Dans la Suède des années 2020, l’environnement et le développement durable sont au cœur des préoccupations. Cela se voit sur les emballages des produits alimentaires et dans la publicité.
D’un point de vue historique, il s’agit d’un changement majeur. Mais le fait est que la durabilité a toujours été essentielle dans la culture alimentaire suédoise.
– C’est la manière dont la durabilité est exprimée qui diffère. Il y a cent ans, la nourriture devait durer longtemps, surtout pendant l’hiver. Aujourd’hui, le concept inclut également les émissions climatiques », explique Richard Tellström, ethnologue et spécialiste de l’alimentation.
Comment et ce que nous mangeons ont radicalement changé en l’espace de 100 ans.
Dans les années 1920, le coût de la nourriture représentait une part beaucoup plus importante des dépenses d’une personne moyenne qu’aujourd’hui, ce qui rendait populaires les ingrédients bon marché tels que les pommes de terre et les céréales.
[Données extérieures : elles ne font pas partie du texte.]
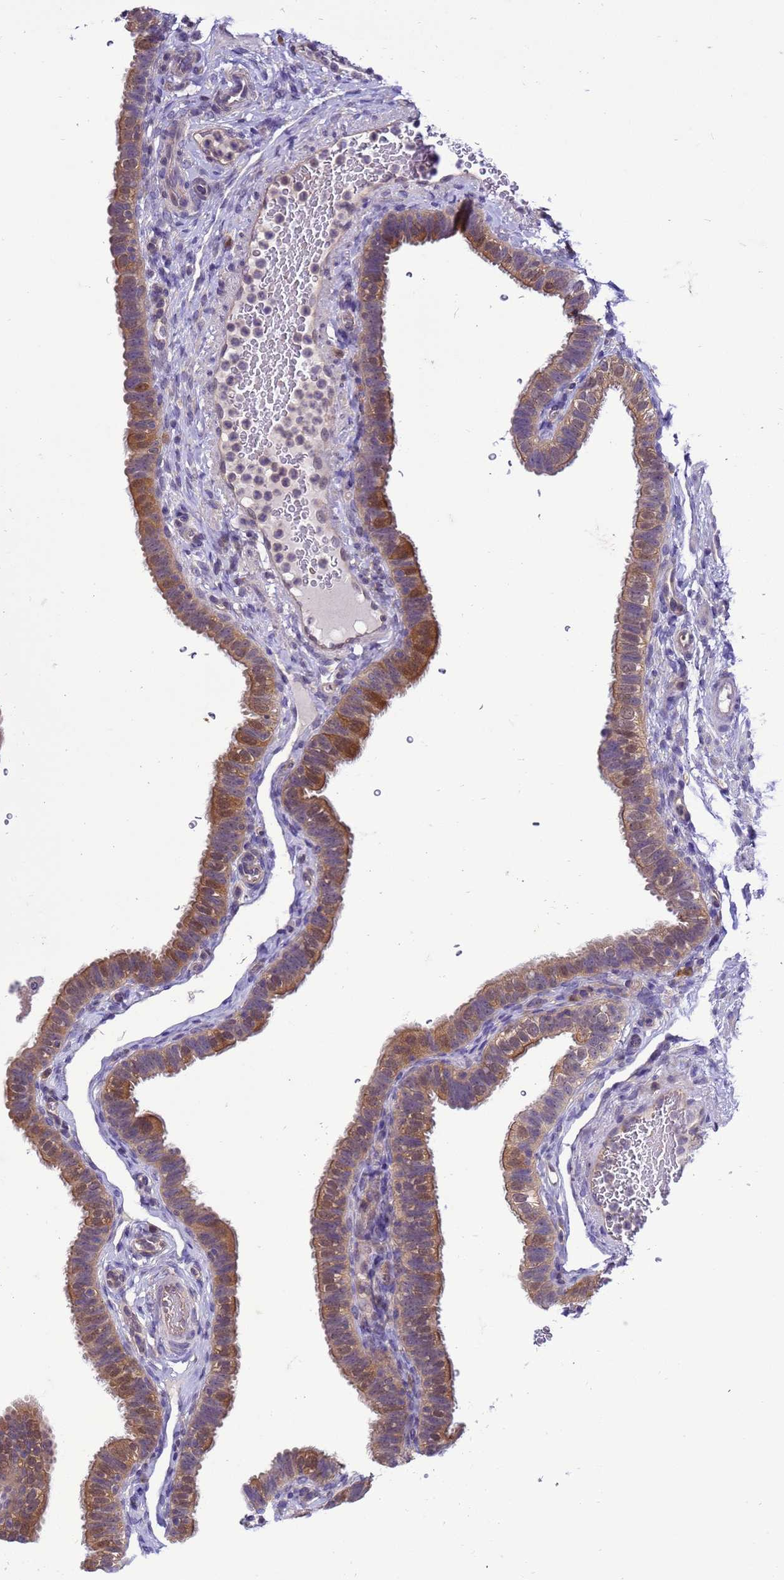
{"staining": {"intensity": "moderate", "quantity": "25%-75%", "location": "cytoplasmic/membranous,nuclear"}, "tissue": "fallopian tube", "cell_type": "Glandular cells", "image_type": "normal", "snomed": [{"axis": "morphology", "description": "Normal tissue, NOS"}, {"axis": "topography", "description": "Fallopian tube"}], "caption": "A micrograph of human fallopian tube stained for a protein reveals moderate cytoplasmic/membranous,nuclear brown staining in glandular cells.", "gene": "DDI2", "patient": {"sex": "female", "age": 41}}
L’apport calorique élevé était également important en raison du travail physique et des températures intérieures plus basses.
– La bière, la bouillie et le pain sont à la base de la culture alimentaire suédoise tout au long de l’histoire. Nous mangeons ces aliments depuis le Moyen-Âge. Les pommes de terre ont été ajoutées au 19e siècle.
Avec l’instauration de l’État-providence, l’attention s’est déplacée des calories vers le contenu nutritionnel, censé provenir des produits entiers et semi-finis.

Photo : Beatrice Lundborg
Autres changements majeurs la façon dont nous mangeons sont le passage du salaire hebdomadaire au salaire mensuel, qui a permis de planifier plus facilement les repas à l’avance. Dans les années 1960 et 1970, de nombreuses personnes ont acheté leur premier réfrigérateur et congélateur, ce qui a donné un coup de pouce aux produits frais dans les cuisines suédoises. La mondialisation a ensuite apporté de nouveaux ingrédients importés, tels que l’avocat.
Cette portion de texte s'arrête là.